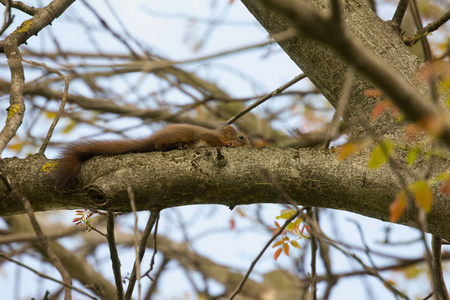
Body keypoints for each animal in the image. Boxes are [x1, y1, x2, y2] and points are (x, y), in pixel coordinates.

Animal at [53, 123, 250, 186]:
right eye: (241, 136)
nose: (248, 144)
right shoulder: (208, 136)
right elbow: (216, 142)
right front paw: (230, 144)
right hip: (182, 134)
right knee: (159, 146)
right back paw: (177, 146)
────────────────
A complete answer reproduces every line of the records in which the word "right" occurs.

right eye: (241, 136)
right shoulder: (208, 136)
right elbow: (216, 142)
right front paw: (230, 144)
right hip: (182, 134)
right knee: (159, 146)
right back paw: (177, 146)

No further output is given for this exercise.